PAGE TEXT —
Illuminating Nigeria
A look into the Nigerian Electricity Crisis
Photo source: Insider
Shedding Light on Electricity Access in Nigeria
Nigeria is the most populated country in Africa, with a population of over 206 million people in 2020 (Statista, 2020). It is also Africa's largest exporter of crude oil and natural gas, yet as of 2018 only 56.5% of Nigerians had access to electricity (The World Bank, 2021). The United Nations' Sustainable Development Goal 7 addresses the importance of access to affordable and clean energy for all by 2030 (United Nations Department of Economic and Social Affairs, 2021). Electricity is necessary to power our homes and businesses. Children rely on electricity to warm their schools. We need electricity to maintain communication networks. As the need for electricity increases, Nigeria must find ways to keep the lights on for its population.

SHORT PROBLEM 1 — Substitute "enclosing box" for "bounding box" in the entries from their first line through the line containing "List each element's", inclusive. Write those lines out again with nothing else changed.
The text and the entries have nothing to do with each other.

DATA EXCERPTS —
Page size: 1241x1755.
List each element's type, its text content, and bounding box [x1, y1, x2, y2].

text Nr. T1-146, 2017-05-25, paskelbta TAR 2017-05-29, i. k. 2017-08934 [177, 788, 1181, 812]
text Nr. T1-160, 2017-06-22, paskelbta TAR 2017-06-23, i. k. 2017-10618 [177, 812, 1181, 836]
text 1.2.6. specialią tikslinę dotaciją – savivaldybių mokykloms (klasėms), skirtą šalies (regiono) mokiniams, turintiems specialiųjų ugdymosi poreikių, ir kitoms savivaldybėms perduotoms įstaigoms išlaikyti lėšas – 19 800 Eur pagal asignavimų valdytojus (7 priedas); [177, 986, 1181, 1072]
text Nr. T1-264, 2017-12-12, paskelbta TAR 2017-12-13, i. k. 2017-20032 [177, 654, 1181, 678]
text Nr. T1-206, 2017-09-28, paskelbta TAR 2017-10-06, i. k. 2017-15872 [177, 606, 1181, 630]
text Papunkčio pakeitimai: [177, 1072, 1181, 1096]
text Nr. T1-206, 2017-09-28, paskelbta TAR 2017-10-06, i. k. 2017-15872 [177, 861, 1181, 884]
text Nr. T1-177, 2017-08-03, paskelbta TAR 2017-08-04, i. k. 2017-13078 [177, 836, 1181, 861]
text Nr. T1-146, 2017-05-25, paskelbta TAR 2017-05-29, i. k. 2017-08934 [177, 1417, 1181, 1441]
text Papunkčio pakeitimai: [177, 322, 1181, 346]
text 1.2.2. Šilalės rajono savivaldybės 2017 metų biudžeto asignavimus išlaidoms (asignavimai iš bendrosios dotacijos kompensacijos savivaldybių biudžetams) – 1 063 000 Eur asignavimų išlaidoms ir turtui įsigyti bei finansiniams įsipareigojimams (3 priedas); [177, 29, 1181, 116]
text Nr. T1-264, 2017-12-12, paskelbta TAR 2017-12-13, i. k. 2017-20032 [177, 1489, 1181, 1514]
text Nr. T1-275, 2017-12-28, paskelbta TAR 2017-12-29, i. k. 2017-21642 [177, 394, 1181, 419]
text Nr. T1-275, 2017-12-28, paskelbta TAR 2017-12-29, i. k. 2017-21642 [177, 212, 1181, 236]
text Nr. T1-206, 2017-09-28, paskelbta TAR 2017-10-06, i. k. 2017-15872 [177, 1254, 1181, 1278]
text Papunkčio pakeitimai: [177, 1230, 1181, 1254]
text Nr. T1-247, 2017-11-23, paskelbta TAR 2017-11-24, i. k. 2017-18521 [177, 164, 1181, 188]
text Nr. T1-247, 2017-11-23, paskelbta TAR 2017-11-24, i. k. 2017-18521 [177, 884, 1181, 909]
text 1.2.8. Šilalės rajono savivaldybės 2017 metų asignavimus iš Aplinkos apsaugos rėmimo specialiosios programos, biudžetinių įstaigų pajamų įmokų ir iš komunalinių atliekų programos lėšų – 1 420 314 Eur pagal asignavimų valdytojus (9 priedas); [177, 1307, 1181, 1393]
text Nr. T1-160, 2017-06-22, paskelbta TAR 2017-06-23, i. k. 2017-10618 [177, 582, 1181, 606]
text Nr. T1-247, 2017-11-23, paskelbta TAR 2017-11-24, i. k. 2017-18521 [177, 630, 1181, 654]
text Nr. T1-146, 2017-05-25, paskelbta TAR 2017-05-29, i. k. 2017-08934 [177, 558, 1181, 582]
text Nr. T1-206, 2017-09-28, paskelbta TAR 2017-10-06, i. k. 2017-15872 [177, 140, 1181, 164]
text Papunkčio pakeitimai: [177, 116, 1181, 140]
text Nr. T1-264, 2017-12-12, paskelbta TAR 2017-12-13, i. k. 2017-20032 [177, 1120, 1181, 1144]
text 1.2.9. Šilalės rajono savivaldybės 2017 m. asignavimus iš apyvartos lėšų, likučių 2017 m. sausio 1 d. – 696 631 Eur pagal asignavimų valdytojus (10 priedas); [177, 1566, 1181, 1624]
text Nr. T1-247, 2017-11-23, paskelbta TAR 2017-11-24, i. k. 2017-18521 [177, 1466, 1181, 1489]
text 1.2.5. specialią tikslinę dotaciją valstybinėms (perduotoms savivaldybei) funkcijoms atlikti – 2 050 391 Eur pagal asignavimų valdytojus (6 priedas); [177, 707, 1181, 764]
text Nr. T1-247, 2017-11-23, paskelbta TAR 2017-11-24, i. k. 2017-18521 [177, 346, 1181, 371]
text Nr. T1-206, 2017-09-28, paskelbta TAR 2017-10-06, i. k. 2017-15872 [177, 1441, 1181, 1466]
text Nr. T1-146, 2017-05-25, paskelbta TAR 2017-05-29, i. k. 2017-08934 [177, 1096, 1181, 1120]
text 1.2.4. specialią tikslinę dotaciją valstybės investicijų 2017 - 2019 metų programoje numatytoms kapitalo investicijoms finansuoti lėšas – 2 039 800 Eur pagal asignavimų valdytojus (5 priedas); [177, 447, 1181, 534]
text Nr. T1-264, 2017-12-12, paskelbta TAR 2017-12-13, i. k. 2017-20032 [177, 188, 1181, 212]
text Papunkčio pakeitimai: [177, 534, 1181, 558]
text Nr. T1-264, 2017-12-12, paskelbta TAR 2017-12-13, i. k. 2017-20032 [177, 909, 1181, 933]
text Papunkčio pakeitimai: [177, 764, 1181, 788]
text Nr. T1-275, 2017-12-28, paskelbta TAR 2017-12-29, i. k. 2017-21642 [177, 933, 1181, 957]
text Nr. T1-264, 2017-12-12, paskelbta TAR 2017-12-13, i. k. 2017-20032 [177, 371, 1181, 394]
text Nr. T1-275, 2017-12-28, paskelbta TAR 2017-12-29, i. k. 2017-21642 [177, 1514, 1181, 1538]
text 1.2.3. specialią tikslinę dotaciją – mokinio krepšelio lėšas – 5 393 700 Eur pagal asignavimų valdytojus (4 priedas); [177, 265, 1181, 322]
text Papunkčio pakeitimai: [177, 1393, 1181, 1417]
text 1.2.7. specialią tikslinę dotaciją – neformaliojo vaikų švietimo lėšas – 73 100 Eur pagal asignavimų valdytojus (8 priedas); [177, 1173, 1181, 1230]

SHORT PROBLEM 2 — Pick up the piece on electricity access in Nigeria and carry it on from its last sentence.

EXERCISE OUTPUT 1 —
Page size: 1241x1755.
List each element's type, its text content, and enclosing box [x1, y1, x2, y2].

EXERCISE OUTPUT 2 —
A Problem of Power
The Supply Side
Nigeria has been blessed with immense energy potential in the form of natural gas, oil, solar, and hydro power. USAID predicts that at full capacity Nigeria could be producing 12,522 MW of electric power from existing plants (2021). But on average, Nigeria only manages to produce a meager 4,000 MW, an insufficient amount of power to serve its population (USAID, 2021). Nigeria's electricity industry faces many challenges. Complex problems demand multifaceted solutions to keep the lights on.
Who runs the show?
Image by Ariel Wexler
The diagram to the right breaks down the major players in policy and the daily operations of Nigeria’s electricity sector. Nigeria began to generate electricity in 1866 to serve the colony of Lagos. In 1951, through an act of Parliament, the Nigerian government established the Electricity Commission of Nigeria (ECN). The commission was created to regulate and operate power supply in the country. In 1972, the ECN was converted to the Nigerian Electric Power Authority (NEPA). At this time the Nigerian government had complete control over the power sector (Aelex Report).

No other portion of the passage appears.